Though when asked about the valuation of value stocks, Weldon said they were not looking all that cheap compared to the rest of the market.
On the other hand, he said, some growth companies were trading at below average valuations, though quite a few were loss-making.
"Will the market have an appetite for high growth loss making companies?" he asked.
"It will have some appetite but it'll be at a lower valuation, and meanwhile let’s see how the business model proves out."
The companies to keep an eye out for are those who have dealt with this kind of inflationary cycle before, so any which have operated in South America, he said.
One example is Coca-Cola, which changed how it dealt with bottlers (moving from a payment volume basis to a revenue basis) to cope with rising inflation.
"The other thing is to think about who genuinely has pricing power, who is less susceptible to cost inflation than others."
So how is Artemis positioned?
"We have lower beta than the market, and we’ve increased the degree of predictability and stability so we’re overweight healthcare and overweight utility," he said.
Another area Artemis has increased its exposure to is software.

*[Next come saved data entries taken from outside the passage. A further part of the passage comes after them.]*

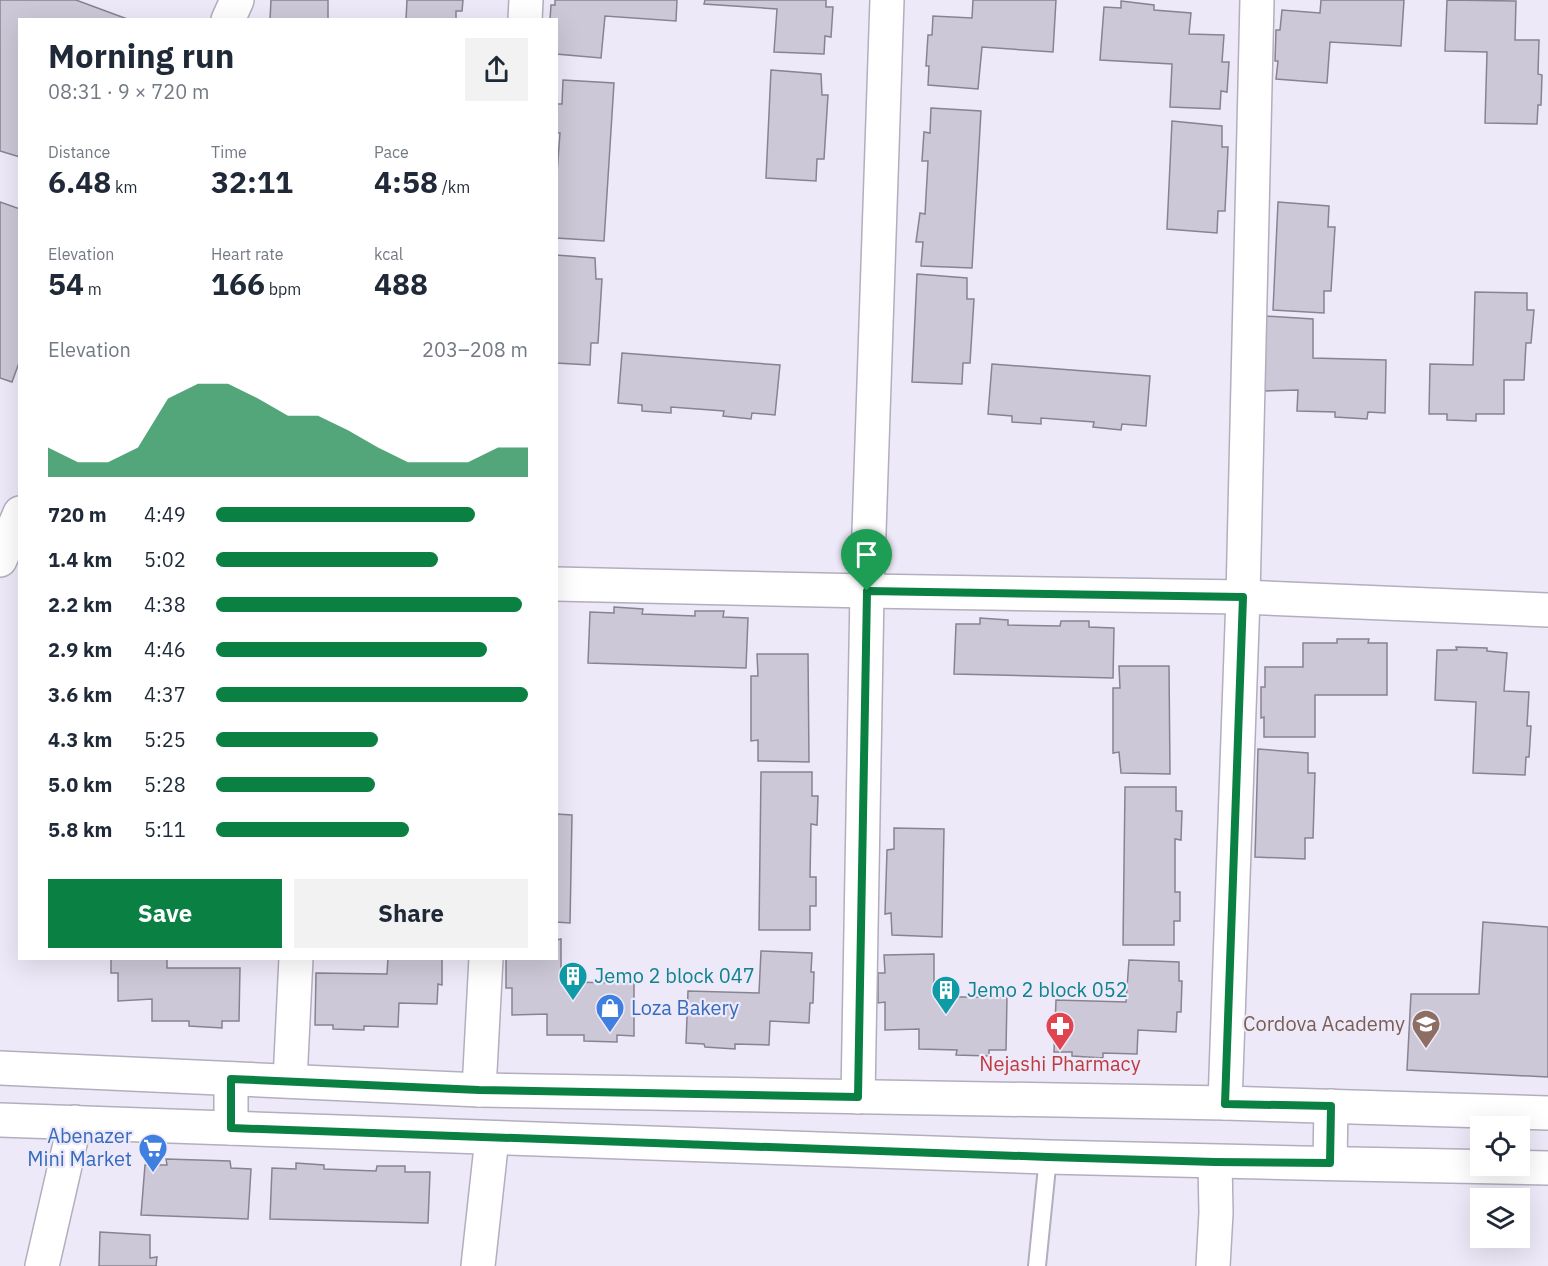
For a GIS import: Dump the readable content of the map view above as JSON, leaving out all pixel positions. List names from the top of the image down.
{
  "places": {
    "building": ["Jemo 2 block 047", "Jemo 2 block 052"],
    "shop": ["Loza Bakery"],
    "school or university": ["Cordova Academy"],
    "pharmacy": ["Nejashi Pharmacy"],
    "supermarket": ["Abenazer Mini Market"]
  },
  "page": {
    "heading": ["Morning run", "08:31 · 9 × 720 m"],
    "stats": [
      ["Distance", "6.48 km"],
      ["Time", "32:11"],
      ["Pace", "4:58 /km"],
      ["Elevation", "54 m"],
      ["Heart rate", "166 bpm"],
      ["kcal", "488"]
    ],
    "chart": ["Elevation", "203–208 m"],
    "list": [
      {
        "name": "720 m",
        "note": "4:49"
      },
      {
        "name": "1.4 km",
        "note": "5:02"
      },
      {
        "name": "2.2 km",
        "note": "4:38"
      },
      {
        "name": "2.9 km",
        "note": "4:46"
      },
      {
        "name": "3.6 km",
        "note": "4:37"
      },
      {
        "name": "4.3 km",
        "note": "5:25"
      },
      {
        "name": "5.0 km",
        "note": "5:28"
      },
      {
        "name": "5.8 km",
        "note": "5:11"
      }
    ],
    "buttons": ["Save", "Share"]
  }
}
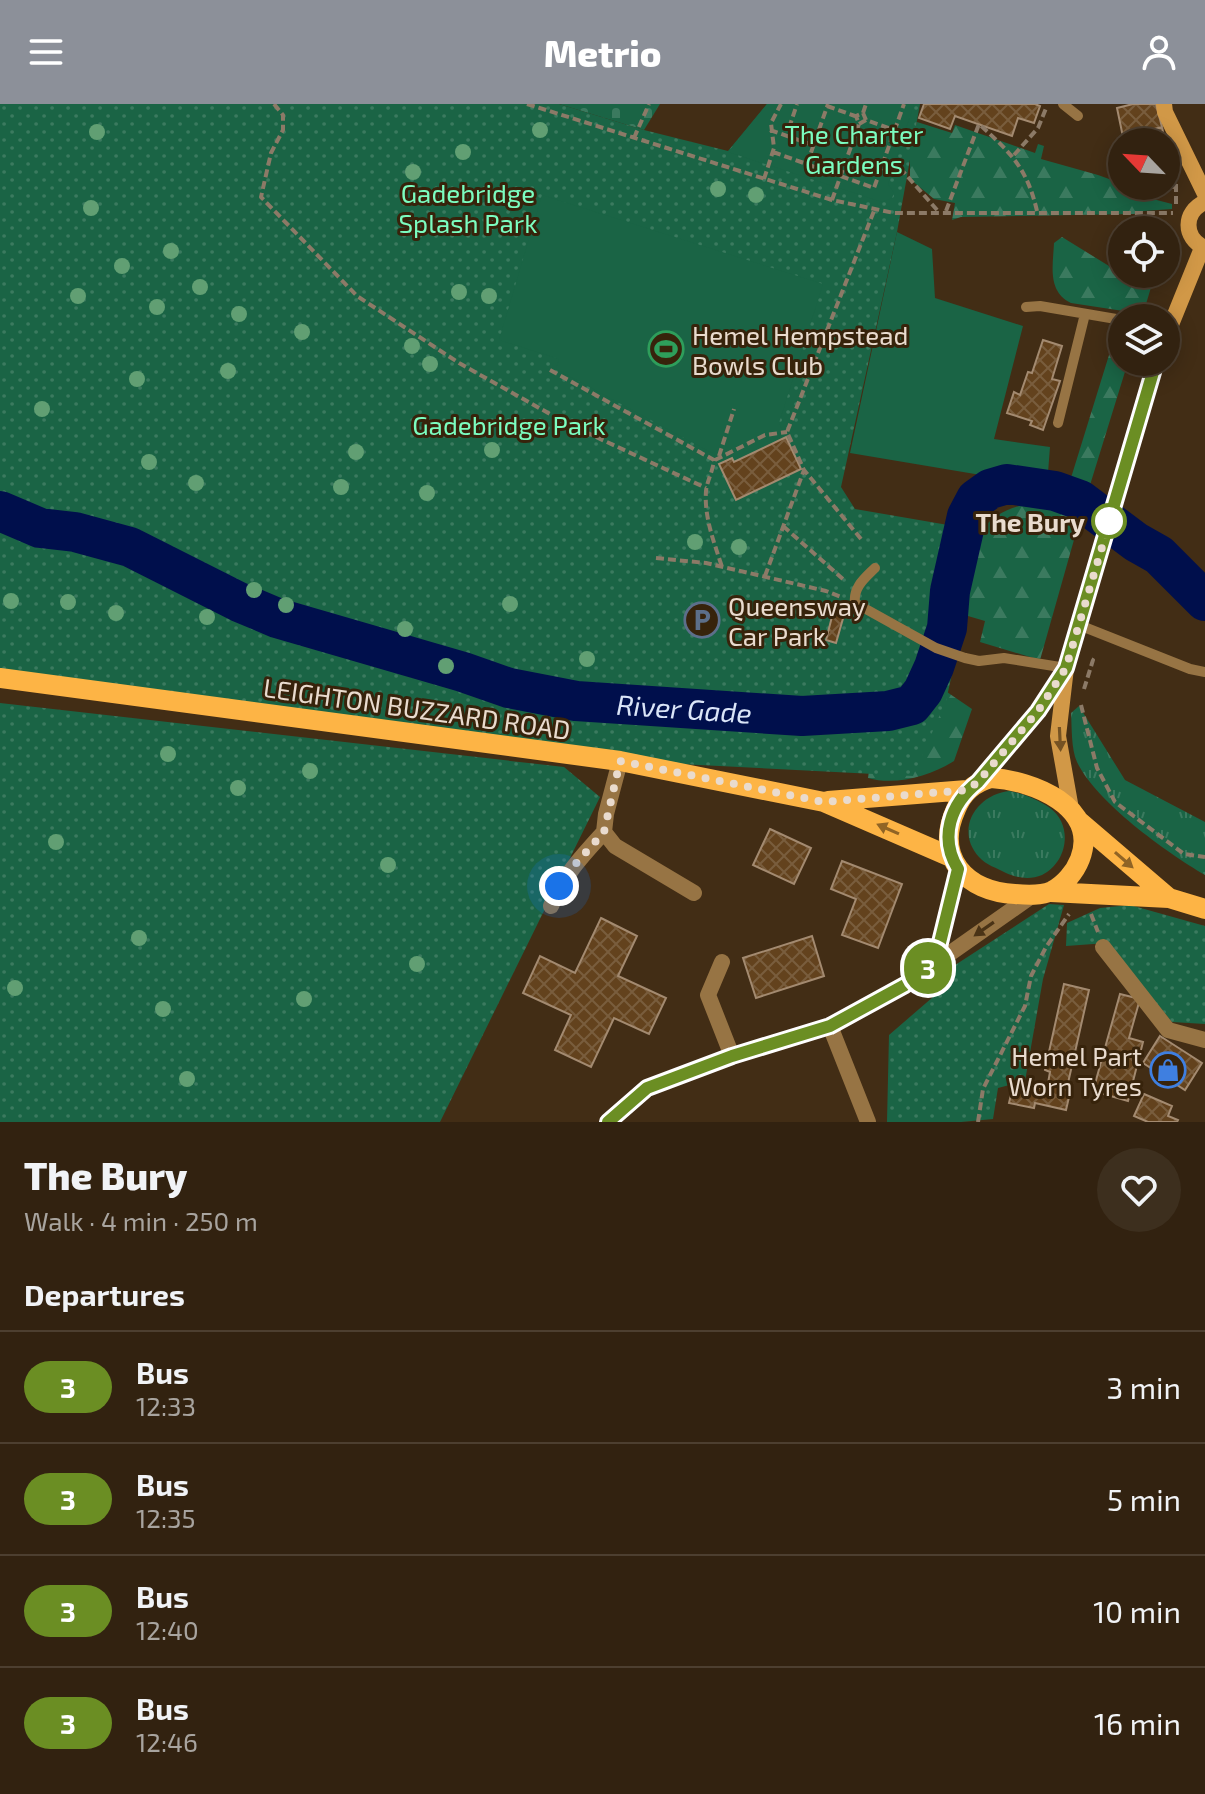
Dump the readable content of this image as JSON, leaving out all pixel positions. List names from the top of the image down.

Weldon mentioned Adobe and Autodesk.
"Autodesk has a great market presence, market share, and the valuation is back down to multiples of not long after the global financial crisis," he said, driven partly by a controversy over them changing the terms of their recurring revenues from a three year to a one year.
The opportunities are there, they’re just idiosyncratic, he said.
Break the (supply) chain
Stories about the massive wave of money being funnelled into ESG investments have taken a backseat this year, one allocator said.
And investors have perhaps been mis-sold the story in terms of 'you can have your cake and eat it' with returns and green credentials.
Weldon emphasised how he was seeing a genuine move to more renewable energy sources from the majority of corporates.
"As an example, one of the utilities we own, NextEra Energy, has gone to JP Morgan with a plan on providing them with completely renewable energy, to satisfy the pressures that JP are under.
"That demand remains real."
Unfortunately there has been a severe interruption in the solar side of things, he added, as a lot of the world’s solar energy capacity is in China.
"It’s a problematic political issue…there was input from factories with questionable human rights records."
"The US initially said anything that has any input from China has to stop, and there have been warnings about a lack of solar capacity being built."
The US has relented, he said, but there was still an awareness around supply chains, especially when it comes to renewable investments.
In terms of the returns, he said it was a difficult investment case due to the range of options in the sustainable sector.
"We’ve got a broad base of utilities which have lots of inputs to the business and not just renewable growth."
Another allocator said there was a bigger premium investing in an oil company that would engage with ESG and benefit from that process.
And the recent geopolitical events in Ukraine have focused attention on what ESG actually means, he said.
Another allocator said he's still hearing about communication issues to the end client, with investors coming in and assuming they don’t have exposure to certain companies.
Therefore you either take a handline exclusion at the very beginning, or you get into a nuanced debate about whether certain individual companies are transitioning to net zero or whether they’re greenwashing.
It seems 2022 persists in giving allocators plenty of difficult choices.